GET FIT TO SKI
Updated: Mar 11
”Must get fit. Must get fit. Must get fit.”
How many times, before Christmas, after Christmas, into January do you promise yourself that this is the year you are going to hone the body beautiful and become that handsome ski dude, or delectable ski babe?
”I’ll go DRY for a whole month, well at least a week. Let’s just get through today…..”
You’ve checked the trends, LOUD is in, and you’ve secretly longed for those tiger print strides on that ski website you happened to stumble across. You’ve checked the weather, done your research on potential destinations, and considered the slopes, accommodation and nightlife available.
Now all it takes is a bit of willpower for heads to turn as you make your entrance on the piste.
But, oh groan, all those illicit Baileys, and wild gorging on Chocolate Oranges and everything, with double cream to boot.
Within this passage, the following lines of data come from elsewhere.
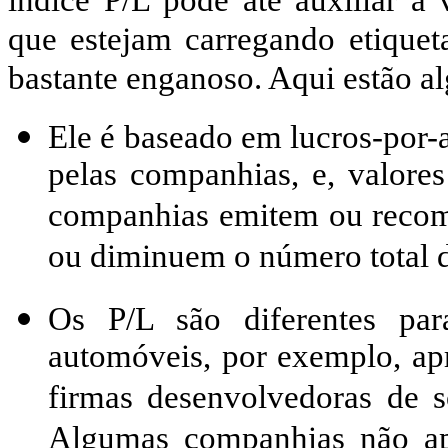
que estejam carregando etiquet
bastante enganoso. Aqui estão al
Ele é baseado em lucros-por-
pelas companhias, e, valore
companhias emitem ou recom
ou diminuem o número total d
Os P/L são diferentes par
automóveis, por exemplo, ap
firmas desenvolvedoras de s
Algumas companhias não apr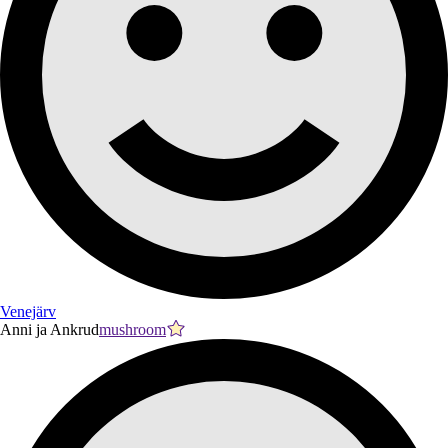
Venejärv
Anni ja Ankrud
mushroom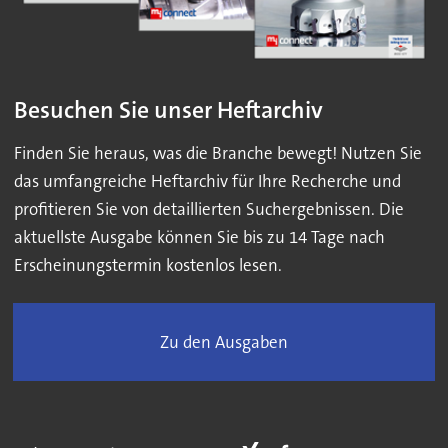
Besuchen Sie unser Heftarchiv
Finden Sie heraus, was die Branche bewegt! Nutzen Sie
das umfangreiche Heftarchiv für Ihre Recherche und
profitieren Sie von detaillierten Suchergebnissen. Die
aktuellste Ausgabe können Sie bis zu 14 Tage nach
Erscheinungstermin kostenlos lesen.
Zu den Ausgaben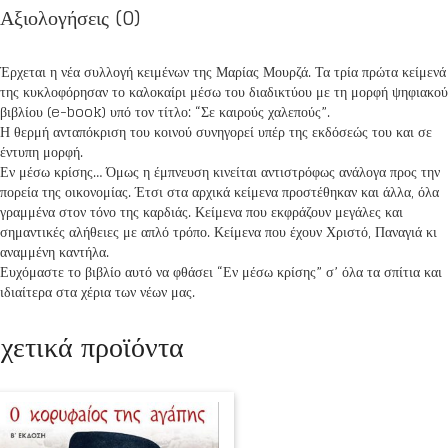
Αξιολογήσεις (0)
Έρχεται η νέα συλλογή κειμένων της Μαρίας Μουρζά. Τα τρία πρώτα κείμενά
της κυκλοφόρησαν το καλοκαίρι μέσω του διαδικτύου με τη μορφή ψηφιακού
βιβλίου (e-book) υπό τον τίτλο: “Σε καιρούς χαλεπούς”.
Η θερμή ανταπόκριση του κοινού συνηγορεί υπέρ της εκδόσεώς του και σε
έντυπη μορφή.
Εν μέσω κρίσης… Όμως η έμπνευση κινείται αντιστρόφως ανάλογα προς την
πορεία της οικονομίας. Έτσι στα αρχικά κείμενα προστέθηκαν και άλλα, όλα
γραμμένα στον τόνο της καρδιάς. Κείμενα που εκφράζουν μεγάλες και
σημαντικές αλήθειες με απλό τρόπο. Κείμενα που έχουν Χριστό, Παναγιά κι
αναμμένη καντήλα.
Ευχόμαστε το βιβλίο αυτό να φθάσει “Εν μέσω κρίσης” σ’ όλα τα σπίτια και
ιδιαίτερα στα χέρια των νέων μας.
χετικά προϊόντα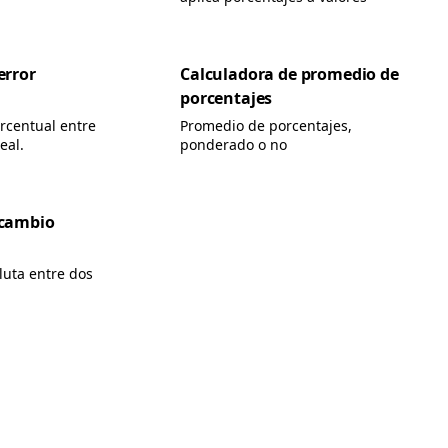
error
Calculadora de promedio de
porcentajes
orcentual entre
Promedio de porcentajes,
eal.
ponderado o no
 cambio
luta entre dos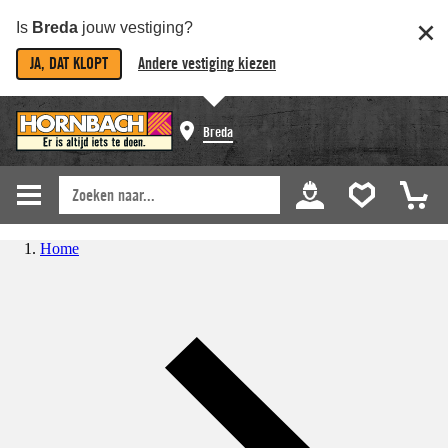
Is
Breda
jouw vestiging?
JA, DAT KLOPT
Andere vestiging kiezen
Breda
Home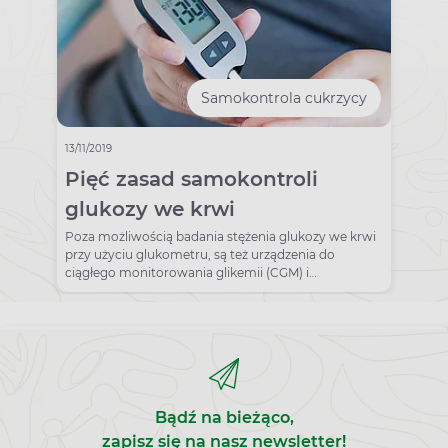
Samokontrola cukrzycy
13/11/2019
Pięć zasad samokontroli
glukozy we krwi
Poza możliwością badania stężenia glukozy we krwi
przy użyciu glukometru, są też urządzenia do
ciągłego monitorowania glikemii (CGM) i
skanowania glikemii.
Bądź na bieżąco,
zapisz się na nasz newsletter!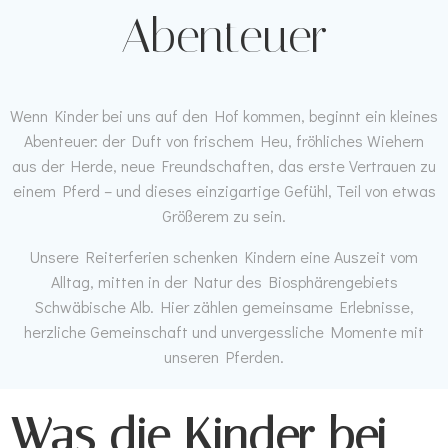
Abenteuer
Wenn Kinder bei uns auf den Hof kommen, beginnt ein kleines
Abenteuer: der Duft von frischem Heu, fröhliches Wiehern
aus der Herde, neue Freundschaften, das erste Vertrauen zu
einem Pferd – und dieses einzigartige Gefühl, Teil von etwas
Größerem zu sein.
Unsere Reiterferien schenken Kindern eine Auszeit vom
Alltag, mitten in der Natur des Biosphärengebiets
Schwäbische Alb. Hier zählen gemeinsame Erlebnisse,
herzliche Gemeinschaft und unvergessliche Momente mit
unseren Pferden.
Was die Kinder bei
Sound familiar? Welcome to feeling guilty, I mean, wanting to get fit, for the New Year!
So… how fit do you really have to be to ski?
In answering that question, I suppose first of all you have to consider what kind of a ski holiday you’ll be going on.
Of course, if you are a seasoned off pister, the chances are you’ll need to be fairly fit. Off piste skiing isn’t for the faint hearted, there are often uphill climbs, through deep snow, with kit and skis on your back, or acres of sun baked crud to attack. Some descents are psychologically and physically challenging. Laying out those tracks in the fresh white is the small luxury at the end of an often hard fought physical battle.
Most of us do not fall into that bracket.
Our skiing revolves around the smooth corded pistes created for us by armies of Pisten Bully slope bashers. Yes, there might be some moguls, ice, or poor visibility, but lift systems these days effectively eliminate the ‘sweat’ of skiing and allow us to cover much ground effectively physically unchallenged.
We might be out there early on the slopes, and we might not finish till late afternoon, but we will mostly be gently cruising those groomers and, let’s be honest, our days are always peppered with seriously unhealthy stop offs: the tartiflette for lunch, the hot chocolate with whipped cream, the slice of strudel with vanilla sauce… and that’s not even considering the aperitivi and après ski and wine over dinner.
So being ‘fit’ for skiing is all relative to the type of holiday you’ve booked.
At Wow Ski Tours, we request that you be fit enough to complete 6 to 7 hours skiing a day. This may involve some ‘poling’ (Ladies, a great work out for any ‘Bingo Wings’), a bit of gentle walking with skis over your shoulder, dealing with moguls, ice and any other hazards, as well as being able to ski fast enough to make sure you don’t hold the group back. Enabling us to respect trip timetables as planned, and ensuring we don’t get trapped on the mountain by missing the last lifts or transport.
If you get aching muscles at the drop of a hat, try and anticipate that fact before you climb up the plane steps!
So, with that in mind, I suppose I would answer that whilst yes, it might be desirable to attend the gym, do weights, and bike, run, play tennis, or do any kind of aerobic exercise, the key to ski fitness is to eat healthily, and maintain a sensible and realistic exercise routine.
I’d encourage a brisk walk in the morning, some yoga or gentle stretching, anything that keeps you on the move and flexible. The older we get, the more important this becomes. Flexing and stretching in a ski movement is vital to safe, effective turning, so it’s imperative to practice keeping knees and joints supple.
For a fabulous all round workout, take up swimming. It’s a cheap option and is wonderful for aerobic capacity as well as being kind to over-burdened limbs and muscles.
So … I plan to get fit for skiing this year. I promise, promise, promise, that this will be my last weekend of indulgence. I’m going to BUY those tiger print sallies, and I’m going to be fabulous in my gear.
Remember, skiing IS a sport, you are SUPPOSED to sweat!!